### [Arbeitsauftrag 1]
Schreibe die Datensätze vom Anfang bis einschließlich der Zeile mit „like chance to“ neu und setze dabei überall „Archive“ an die Stelle von „Unpublish“. Alles andere bleibt unverändert.

### [Textauszug]
08.07.2020

Schwingungen in Weyl-Halbmetallen

Änderungen der elektronischen Struktur in Wolframtellurid sichtbar gemacht.

Topologische Materialien zeichnen sich durch besondere elektronische Eigenschaften aus, die außerdem sehr robust gegenüber äußeren Einflüssen sind. Zu dieser Material­gruppe gehört auch Wolfram­ditellurid. Hier lässt sich ein solcher topologisch geschützter Zustand mit Hilfe spezieller Laserpulse innerhalb weniger Pikosekunden aufbrechen und somit verändern. Das könnte eine zentrale Voraussetzung sein, um extrem schnelle, opto­elektronische Schalter zu realisieren. Die Änderungen der elek­tronischen Eigen­schaften dieses Materials konnten Physiker der Christian-Albrechts-Universität zu Kiel in Kooperation mit Forschungs­gruppen des Max-Planck-Instituts für Chemische Physik fester Stoffe in Dresden, der Tsinghua University in Peking und der Shanghai­Tech University jetzt erstmals in Experimenten in Echtzeit beobachten.

Abb.: Topo­logische Materia­lien wie Wolfram­ditellurid, hier eine Probe in...
Abb.: Topo­logische Materia­lien wie Wolfram­ditellurid, hier eine Probe in einer Vakuumkammer, besitzen besondere elek­tronische Eigen­schaften und sind sehr robust gegenüber äußeren Einflüssen. (Bild: AG Bauer)

Mit Laserpulsen brachten die Forscher die Atome in einer Probe Wolfram­ditellurid kontrolliert zum Schwingen und konnten die dadurch ausgelösten Änderungen der elek­tronischen Eigenschaften mit hoch­präzisen Messungen in Echtzeit verfolgen. „Lassen sich die durch den Laser ausge­lösten Änderungen wieder rückgängig machen, hat man im Grunde einen Schalter, der sich optisch aktivieren lässt und der zwischen verschiedenen elek­tronischen Zuständen wechseln kann“, sagt Michael Bauer von der Universität Kiel. Auf so einen Schalt­prozess ließ bereits eine frühere Studie schließen, in der Forschere aus den USA kürzlich die atomaren Bewegungen in Wolframditellurid direkt beobachten konnten. Die Kieler Physiker konzentrierten sich nun auf das Verhalten der Elektronen und wie sich die elek­tronischen Eigen­schaften in demselben Material durch die Bestrahlung mit Laser­pulsen ändern.

### [Datensätze zur Übung]
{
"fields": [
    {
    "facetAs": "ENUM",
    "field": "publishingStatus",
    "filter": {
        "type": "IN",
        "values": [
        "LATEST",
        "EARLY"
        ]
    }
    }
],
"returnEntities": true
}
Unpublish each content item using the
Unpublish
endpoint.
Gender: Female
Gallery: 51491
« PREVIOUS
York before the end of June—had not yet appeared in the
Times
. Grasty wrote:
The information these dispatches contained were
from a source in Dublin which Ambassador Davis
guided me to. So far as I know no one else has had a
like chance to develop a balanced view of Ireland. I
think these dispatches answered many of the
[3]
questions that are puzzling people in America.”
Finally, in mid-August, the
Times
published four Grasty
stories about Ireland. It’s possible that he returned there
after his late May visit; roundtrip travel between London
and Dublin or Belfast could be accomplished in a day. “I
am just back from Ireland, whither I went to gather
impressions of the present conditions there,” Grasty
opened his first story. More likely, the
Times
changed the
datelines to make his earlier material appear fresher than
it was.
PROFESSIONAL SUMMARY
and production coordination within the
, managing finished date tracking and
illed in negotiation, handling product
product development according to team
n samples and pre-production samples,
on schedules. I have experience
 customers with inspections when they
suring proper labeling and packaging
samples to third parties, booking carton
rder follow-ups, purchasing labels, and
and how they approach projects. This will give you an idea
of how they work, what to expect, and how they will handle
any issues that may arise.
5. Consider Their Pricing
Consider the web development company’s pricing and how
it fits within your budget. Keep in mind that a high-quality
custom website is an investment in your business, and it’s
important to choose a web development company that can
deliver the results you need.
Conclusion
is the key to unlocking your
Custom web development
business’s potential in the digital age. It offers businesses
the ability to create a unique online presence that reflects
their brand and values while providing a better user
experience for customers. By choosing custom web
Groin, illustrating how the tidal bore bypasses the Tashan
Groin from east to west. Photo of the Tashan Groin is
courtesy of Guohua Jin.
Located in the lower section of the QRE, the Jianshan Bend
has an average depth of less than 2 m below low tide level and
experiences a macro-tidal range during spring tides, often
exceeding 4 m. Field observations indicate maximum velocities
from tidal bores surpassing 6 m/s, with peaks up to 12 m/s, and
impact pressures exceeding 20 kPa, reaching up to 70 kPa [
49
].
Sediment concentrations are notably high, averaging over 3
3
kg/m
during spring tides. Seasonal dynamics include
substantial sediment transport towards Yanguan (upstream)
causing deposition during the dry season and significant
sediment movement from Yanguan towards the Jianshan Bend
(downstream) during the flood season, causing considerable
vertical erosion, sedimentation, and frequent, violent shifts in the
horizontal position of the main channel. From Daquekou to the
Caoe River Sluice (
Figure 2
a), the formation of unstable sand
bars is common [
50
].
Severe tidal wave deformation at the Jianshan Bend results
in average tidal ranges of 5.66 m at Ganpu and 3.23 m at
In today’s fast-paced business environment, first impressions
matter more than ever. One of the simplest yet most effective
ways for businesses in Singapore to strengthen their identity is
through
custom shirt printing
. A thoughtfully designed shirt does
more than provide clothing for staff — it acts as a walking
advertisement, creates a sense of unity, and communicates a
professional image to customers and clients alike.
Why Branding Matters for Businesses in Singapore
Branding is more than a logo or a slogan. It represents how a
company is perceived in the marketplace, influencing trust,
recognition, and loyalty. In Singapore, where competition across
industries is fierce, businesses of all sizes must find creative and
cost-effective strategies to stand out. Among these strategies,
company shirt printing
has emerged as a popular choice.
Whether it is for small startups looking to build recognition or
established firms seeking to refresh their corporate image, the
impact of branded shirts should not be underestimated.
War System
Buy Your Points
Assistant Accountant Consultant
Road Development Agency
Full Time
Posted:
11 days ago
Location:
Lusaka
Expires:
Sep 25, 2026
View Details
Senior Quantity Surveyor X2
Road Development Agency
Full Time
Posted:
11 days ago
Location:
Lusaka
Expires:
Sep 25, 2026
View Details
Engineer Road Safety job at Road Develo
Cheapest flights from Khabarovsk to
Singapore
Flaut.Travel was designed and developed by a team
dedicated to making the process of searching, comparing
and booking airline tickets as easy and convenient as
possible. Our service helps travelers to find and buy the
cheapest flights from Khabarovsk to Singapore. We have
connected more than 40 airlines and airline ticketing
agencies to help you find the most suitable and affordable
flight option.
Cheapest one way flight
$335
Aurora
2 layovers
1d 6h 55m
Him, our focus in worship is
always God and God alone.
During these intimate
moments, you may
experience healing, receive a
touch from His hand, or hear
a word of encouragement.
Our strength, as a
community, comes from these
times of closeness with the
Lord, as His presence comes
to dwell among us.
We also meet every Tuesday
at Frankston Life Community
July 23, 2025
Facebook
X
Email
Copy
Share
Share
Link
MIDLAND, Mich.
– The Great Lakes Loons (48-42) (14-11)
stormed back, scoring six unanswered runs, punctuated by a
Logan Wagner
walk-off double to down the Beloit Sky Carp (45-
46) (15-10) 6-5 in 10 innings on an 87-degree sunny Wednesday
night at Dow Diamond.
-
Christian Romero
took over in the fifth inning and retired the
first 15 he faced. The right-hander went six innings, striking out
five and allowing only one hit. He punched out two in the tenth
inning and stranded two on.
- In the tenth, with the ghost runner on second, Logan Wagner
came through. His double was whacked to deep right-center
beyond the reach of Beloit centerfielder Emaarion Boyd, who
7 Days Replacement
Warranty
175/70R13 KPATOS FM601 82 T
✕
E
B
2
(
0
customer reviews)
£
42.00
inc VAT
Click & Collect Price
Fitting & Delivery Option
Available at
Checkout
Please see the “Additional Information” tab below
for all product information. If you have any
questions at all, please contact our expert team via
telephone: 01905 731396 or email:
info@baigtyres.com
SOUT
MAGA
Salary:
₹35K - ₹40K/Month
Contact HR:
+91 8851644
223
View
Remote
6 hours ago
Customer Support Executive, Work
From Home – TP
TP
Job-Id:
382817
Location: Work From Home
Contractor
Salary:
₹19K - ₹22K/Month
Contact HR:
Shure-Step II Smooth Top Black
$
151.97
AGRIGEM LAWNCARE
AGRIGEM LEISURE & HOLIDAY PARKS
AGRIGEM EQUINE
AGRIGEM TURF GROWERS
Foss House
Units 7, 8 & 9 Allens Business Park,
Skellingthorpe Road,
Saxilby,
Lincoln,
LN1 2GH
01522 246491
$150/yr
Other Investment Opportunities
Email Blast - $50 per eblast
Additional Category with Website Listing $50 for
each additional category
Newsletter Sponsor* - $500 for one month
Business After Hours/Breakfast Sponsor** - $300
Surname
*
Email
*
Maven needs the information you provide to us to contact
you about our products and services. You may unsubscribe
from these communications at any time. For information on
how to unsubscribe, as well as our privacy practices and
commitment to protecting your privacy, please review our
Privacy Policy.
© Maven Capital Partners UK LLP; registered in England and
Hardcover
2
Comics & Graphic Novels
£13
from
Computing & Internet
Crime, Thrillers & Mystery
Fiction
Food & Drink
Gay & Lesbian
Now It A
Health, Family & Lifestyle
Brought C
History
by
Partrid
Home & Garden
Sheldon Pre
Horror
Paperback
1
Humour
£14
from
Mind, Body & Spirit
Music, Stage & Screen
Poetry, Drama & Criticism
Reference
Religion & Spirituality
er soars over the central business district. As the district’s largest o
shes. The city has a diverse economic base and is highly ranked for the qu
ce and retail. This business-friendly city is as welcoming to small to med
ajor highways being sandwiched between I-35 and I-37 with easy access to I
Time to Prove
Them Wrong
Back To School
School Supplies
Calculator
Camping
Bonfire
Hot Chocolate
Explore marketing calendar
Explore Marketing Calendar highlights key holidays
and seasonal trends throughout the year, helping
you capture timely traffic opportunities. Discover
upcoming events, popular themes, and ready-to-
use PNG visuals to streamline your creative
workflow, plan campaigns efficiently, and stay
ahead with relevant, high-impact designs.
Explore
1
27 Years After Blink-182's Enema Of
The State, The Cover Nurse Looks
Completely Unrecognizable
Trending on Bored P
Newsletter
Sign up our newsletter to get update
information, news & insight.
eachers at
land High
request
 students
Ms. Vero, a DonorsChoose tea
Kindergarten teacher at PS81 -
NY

### [Arbeitsauftrag 2]
Nenne alle Universitäten und Forschungsinstitute, die der Artikel über Weyl-Halbmetalle als an den Experimenten beteiligt aufführt.

### [Antwort 1]
{
"fields": [
    {
    "facetAs": "ENUM",
    "field": "publishingStatus",
    "filter": {
        "type": "IN",
        "values": [
        "LATEST",
        "EARLY"
        ]
    }
    }
],
"returnEntities": true
}
Archive each content item using the
Archive
endpoint.
Gender: Female
Gallery: 51491
« PREVIOUS
York before the end of June—had not yet appeared in the
Times
. Grasty wrote:
The information these dispatches contained were
from a source in Dublin which Ambassador Davis
guided me to. So far as I know no one else has had a
like chance to develop a balanced view of Ireland. I

### [Antwort 2]
- Christian-Albrechts-Universität zu Kiel
- Max-Planck-Institut für Chemische Physik fester Stoffe in Dresden
- Tsinghua University in Peking
- ShanghaiTech University